=== ENTRIES PROVIDED ===
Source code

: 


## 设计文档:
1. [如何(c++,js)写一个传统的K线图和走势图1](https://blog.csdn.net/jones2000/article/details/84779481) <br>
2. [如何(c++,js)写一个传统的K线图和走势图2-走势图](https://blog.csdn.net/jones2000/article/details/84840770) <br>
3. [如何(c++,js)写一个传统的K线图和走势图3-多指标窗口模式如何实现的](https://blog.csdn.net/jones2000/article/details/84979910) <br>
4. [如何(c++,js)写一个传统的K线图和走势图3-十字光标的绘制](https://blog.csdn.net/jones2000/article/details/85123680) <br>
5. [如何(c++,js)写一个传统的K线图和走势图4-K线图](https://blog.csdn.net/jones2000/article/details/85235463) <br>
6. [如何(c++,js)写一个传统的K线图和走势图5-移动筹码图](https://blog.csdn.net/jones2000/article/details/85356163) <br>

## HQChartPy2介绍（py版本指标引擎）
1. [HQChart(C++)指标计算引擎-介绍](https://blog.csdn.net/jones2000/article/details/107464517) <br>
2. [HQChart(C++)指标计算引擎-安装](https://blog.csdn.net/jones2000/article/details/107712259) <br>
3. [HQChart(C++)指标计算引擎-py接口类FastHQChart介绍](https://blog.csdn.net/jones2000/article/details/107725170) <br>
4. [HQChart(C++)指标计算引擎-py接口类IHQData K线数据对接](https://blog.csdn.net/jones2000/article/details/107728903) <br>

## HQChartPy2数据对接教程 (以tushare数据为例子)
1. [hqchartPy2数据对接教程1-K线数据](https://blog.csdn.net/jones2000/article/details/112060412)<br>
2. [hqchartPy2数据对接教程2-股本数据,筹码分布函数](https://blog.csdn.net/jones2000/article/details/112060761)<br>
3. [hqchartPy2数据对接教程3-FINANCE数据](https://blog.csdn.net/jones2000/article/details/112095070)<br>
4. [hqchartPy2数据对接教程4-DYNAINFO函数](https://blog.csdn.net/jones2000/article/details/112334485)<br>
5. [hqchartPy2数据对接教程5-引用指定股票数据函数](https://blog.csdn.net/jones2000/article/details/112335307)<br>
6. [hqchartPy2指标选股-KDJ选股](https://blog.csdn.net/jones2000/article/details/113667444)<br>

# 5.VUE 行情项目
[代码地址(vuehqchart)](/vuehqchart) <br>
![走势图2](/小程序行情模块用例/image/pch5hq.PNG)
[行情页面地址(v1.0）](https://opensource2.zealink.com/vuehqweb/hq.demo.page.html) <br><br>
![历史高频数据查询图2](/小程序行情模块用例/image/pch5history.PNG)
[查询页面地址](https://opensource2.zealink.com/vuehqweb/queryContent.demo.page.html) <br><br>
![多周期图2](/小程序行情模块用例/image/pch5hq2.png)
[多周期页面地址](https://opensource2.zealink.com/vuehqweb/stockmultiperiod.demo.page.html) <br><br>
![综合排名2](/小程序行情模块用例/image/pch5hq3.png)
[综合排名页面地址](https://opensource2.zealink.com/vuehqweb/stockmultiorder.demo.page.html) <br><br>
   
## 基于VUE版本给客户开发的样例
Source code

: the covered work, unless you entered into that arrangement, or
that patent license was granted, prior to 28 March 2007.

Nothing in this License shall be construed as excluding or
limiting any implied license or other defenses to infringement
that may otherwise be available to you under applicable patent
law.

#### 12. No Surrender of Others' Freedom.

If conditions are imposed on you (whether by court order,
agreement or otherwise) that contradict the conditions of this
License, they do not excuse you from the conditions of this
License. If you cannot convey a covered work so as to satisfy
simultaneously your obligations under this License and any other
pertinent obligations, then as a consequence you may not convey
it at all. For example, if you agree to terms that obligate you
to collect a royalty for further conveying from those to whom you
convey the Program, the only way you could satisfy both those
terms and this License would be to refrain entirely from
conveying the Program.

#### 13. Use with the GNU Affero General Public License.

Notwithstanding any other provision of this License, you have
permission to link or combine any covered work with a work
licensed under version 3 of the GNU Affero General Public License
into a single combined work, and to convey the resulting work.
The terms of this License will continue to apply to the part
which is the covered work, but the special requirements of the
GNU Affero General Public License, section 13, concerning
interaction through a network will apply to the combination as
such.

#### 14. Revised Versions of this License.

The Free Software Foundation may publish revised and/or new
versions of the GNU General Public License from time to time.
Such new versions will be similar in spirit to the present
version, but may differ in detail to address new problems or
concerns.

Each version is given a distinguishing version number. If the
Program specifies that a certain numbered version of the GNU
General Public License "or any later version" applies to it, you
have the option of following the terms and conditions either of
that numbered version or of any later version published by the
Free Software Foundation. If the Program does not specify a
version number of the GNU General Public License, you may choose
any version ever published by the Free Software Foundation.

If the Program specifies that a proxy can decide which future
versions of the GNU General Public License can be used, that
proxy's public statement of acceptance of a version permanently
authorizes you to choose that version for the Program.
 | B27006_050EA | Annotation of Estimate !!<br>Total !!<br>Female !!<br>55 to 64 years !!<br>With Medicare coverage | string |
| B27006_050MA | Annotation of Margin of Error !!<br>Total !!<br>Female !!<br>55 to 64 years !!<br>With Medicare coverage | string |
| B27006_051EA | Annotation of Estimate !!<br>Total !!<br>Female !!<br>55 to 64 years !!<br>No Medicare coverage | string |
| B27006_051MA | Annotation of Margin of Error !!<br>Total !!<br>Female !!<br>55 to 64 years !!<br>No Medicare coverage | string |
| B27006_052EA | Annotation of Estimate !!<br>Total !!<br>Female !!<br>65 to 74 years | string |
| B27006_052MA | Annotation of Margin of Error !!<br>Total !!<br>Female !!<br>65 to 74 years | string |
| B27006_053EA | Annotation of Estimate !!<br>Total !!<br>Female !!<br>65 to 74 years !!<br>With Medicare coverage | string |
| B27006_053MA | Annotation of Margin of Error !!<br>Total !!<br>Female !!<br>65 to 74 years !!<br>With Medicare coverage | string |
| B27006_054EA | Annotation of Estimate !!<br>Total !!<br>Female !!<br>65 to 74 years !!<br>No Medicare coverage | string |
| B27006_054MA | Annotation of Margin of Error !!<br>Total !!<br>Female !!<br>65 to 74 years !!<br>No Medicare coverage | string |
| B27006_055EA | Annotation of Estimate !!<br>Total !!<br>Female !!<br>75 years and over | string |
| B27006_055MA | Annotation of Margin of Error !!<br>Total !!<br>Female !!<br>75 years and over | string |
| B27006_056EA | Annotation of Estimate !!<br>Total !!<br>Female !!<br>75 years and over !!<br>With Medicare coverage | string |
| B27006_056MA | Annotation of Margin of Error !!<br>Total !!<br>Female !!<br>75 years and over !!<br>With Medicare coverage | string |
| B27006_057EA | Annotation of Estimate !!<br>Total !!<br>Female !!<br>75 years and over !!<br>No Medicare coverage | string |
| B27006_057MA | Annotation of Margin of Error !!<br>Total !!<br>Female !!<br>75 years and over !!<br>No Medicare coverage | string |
===
• _YOUR TASK_:
Would you please transcribe the records above in full and exactly?

• _WORKED SOLUTION_:
Source code

: 


## 设计文档:
1. [如何(c++,js)写一个传统的K线图和走势图1](https://blog.csdn.net/jones2000/article/details/84779481) <br>
2. [如何(c++,js)写一个传统的K线图和走势图2-走势图](https://blog.csdn.net/jones2000/article/details/84840770) <br>
3. [如何(c++,js)写一个传统的K线图和走势图3-多指标窗口模式如何实现的](https://blog.csdn.net/jones2000/article/details/84979910) <br>
4. [如何(c++,js)写一个传统的K线图和走势图3-十字光标的绘制](https://blog.csdn.net/jones2000/article/details/85123680) <br>
5. [如何(c++,js)写一个传统的K线图和走势图4-K线图](https://blog.csdn.net/jones2000/article/details/85235463) <br>
6. [如何(c++,js)写一个传统的K线图和走势图5-移动筹码图](https://blog.csdn.net/jones2000/article/details/85356163) <br>

## HQChartPy2介绍（py版本指标引擎）
1. [HQChart(C++)指标计算引擎-介绍](https://blog.csdn.net/jones2000/article/details/107464517) <br>
2. [HQChart(C++)指标计算引擎-安装](https://blog.csdn.net/jones2000/article/details/107712259) <br>
3. [HQChart(C++)指标计算引擎-py接口类FastHQChart介绍](https://blog.csdn.net/jones2000/article/details/107725170) <br>
4. [HQChart(C++)指标计算引擎-py接口类IHQData K线数据对接](https://blog.csdn.net/jones2000/article/details/107728903) <br>

## HQChartPy2数据对接教程 (以tushare数据为例子)
1. [hqchartPy2数据对接教程1-K线数据](https://blog.csdn.net/jones2000/article/details/112060412)<br>
2. [hqchartPy2数据对接教程2-股本数据,筹码分布函数](https://blog.csdn.net/jones2000/article/details/112060761)<br>
3. [hqchartPy2数据对接教程3-FINANCE数据](https://blog.csdn.net/jones2000/article/details/112095070)<br>
4. [hqchartPy2数据对接教程4-DYNAINFO函数](https://blog.csdn.net/jones2000/article/details/112334485)<br>
5. [hqchartPy2数据对接教程5-引用指定股票数据函数](https://blog.csdn.net/jones2000/article/details/112335307)<br>
6. [hqchartPy2指标选股-KDJ选股](https://blog.csdn.net/jones2000/article/details/113667444)<br>

# 5.VUE 行情项目
[代码地址(vuehqchart)](/vuehqchart) <br>
![走势图2](/小程序行情模块用例/image/pch5hq.PNG)
[行情页面地址(v1.0）](https://opensource2.zealink.com/vuehqweb/hq.demo.page.html) <br><br>
![历史高频数据查询图2](/小程序行情模块用例/image/pch5history.PNG)
[查询页面地址](https://opensource2.zealink.com/vuehqweb/queryContent.demo.page.html) <br><br>
![多周期图2](/小程序行情模块用例/image/pch5hq2.png)
[多周期页面地址](https://opensource2.zealink.com/vuehqweb/stockmultiperiod.demo.page.html) <br><br>
![综合排名2](/小程序行情模块用例/image/pch5hq3.png)
[综合排名页面地址](https://opensource2.zealink.com/vuehqweb/stockmultiorder.demo.page.html) <br><br>
   
## 基于VUE版本给客户开发的样例
Source code

: the covered work, unless you entered into that arrangement, or
that patent license was granted, prior to 28 March 2007.

Nothing in this License shall be construed as excluding or
limiting any implied license or other defenses to infringement
that may otherwise be available to you under applicable patent
law.

#### 12. No Surrender of Others' Freedom.

If conditions are imposed on you (whether by court order,
agreement or otherwise) that contradict the conditions of this
License, they do not excuse you from the conditions of this
License. If you cannot convey a covered work so as to satisfy
simultaneously your obligations under this License and any other
pertinent obligations, then as a consequence you may not convey
it at all. For example, if you agree to terms that obligate you
to collect a royalty for further conveying from those to whom you
convey the Program, the only way you could satisfy both those
terms and this License would be to refrain entirely from
conveying the Program.

#### 13. Use with the GNU Affero General Public License.

Notwithstanding any other provision of this License, you have
permission to link or combine any covered work with a work
licensed under version 3 of the GNU Affero General Public License
into a single combined work, and to convey the resulting work.
The terms of this License will continue to apply to the part
which is the covered work, but the special requirements of the
GNU Affero General Public License, section 13, concerning
interaction through a network will apply to the combination as
such.

#### 14. Revised Versions of this License.

The Free Software Foundation may publish revised and/or new
versions of the GNU General Public License from time to time.
Such new versions will be similar in spirit to the present
version, but may differ in detail to address new problems or
concerns.

Each version is given a distinguishing version number. If the
Program specifies that a certain numbered version of the GNU
General Public License "or any later version" applies to it, you
have the option of following the terms and conditions either of
that numbered version or of any later version published by the
Free Software Foundation. If the Program does not specify a
version number of the GNU General Public License, you may choose
any version ever published by the Free Software Foundation.

If the Program specifies that a proxy can decide which future
versions of the GNU General Public License can be used, that
proxy's public statement of acceptance of a version permanently
authorizes you to choose that version for the Program.
 | B27006_050EA | Annotation of Estimate !!<br>Total !!<br>Female !!<br>55 to 64 years !!<br>With Medicare coverage | string |
| B27006_050MA | Annotation of Margin of Error !!<br>Total !!<br>Female !!<br>55 to 64 years !!<br>With Medicare coverage | string |
| B27006_051EA | Annotation of Estimate !!<br>Total !!<br>Female !!<br>55 to 64 years !!<br>No Medicare coverage | string |
| B27006_051MA | Annotation of Margin of Error !!<br>Total !!<br>Female !!<br>55 to 64 years !!<br>No Medicare coverage | string |
| B27006_052EA | Annotation of Estimate !!<br>Total !!<br>Female !!<br>65 to 74 years | string |
| B27006_052MA | Annotation of Margin of Error !!<br>Total !!<br>Female !!<br>65 to 74 years | string |
| B27006_053EA | Annotation of Estimate !!<br>Total !!<br>Female !!<br>65 to 74 years !!<br>With Medicare coverage | string |
| B27006_053MA | Annotation of Margin of Error !!<br>Total !!<br>Female !!<br>65 to 74 years !!<br>With Medicare coverage | string |
| B27006_054EA | Annotation of Estimate !!<br>Total !!<br>Female !!<br>65 to 74 years !!<br>No Medicare coverage | string |
| B27006_054MA | Annotation of Margin of Error !!<br>Total !!<br>Female !!<br>65 to 74 years !!<br>No Medicare coverage | string |
| B27006_055EA | Annotation of Estimate !!<br>Total !!<br>Female !!<br>75 years and over | string |
| B27006_055MA | Annotation of Margin of Error !!<br>Total !!<br>Female !!<br>75 years and over | string |
| B27006_056EA | Annotation of Estimate !!<br>Total !!<br>Female !!<br>75 years and over !!<br>With Medicare coverage | string |
| B27006_056MA | Annotation of Margin of Error !!<br>Total !!<br>Female !!<br>75 years and over !!<br>With Medicare coverage | string |
| B27006_057EA | Annotation of Estimate !!<br>Total !!<br>Female !!<br>75 years and over !!<br>No Medicare coverage | string |
| B27006_057MA | Annotation of Margin of Error !!<br>Total !!<br>Female !!<br>75 years and over !!<br>No Medicare coverage | string |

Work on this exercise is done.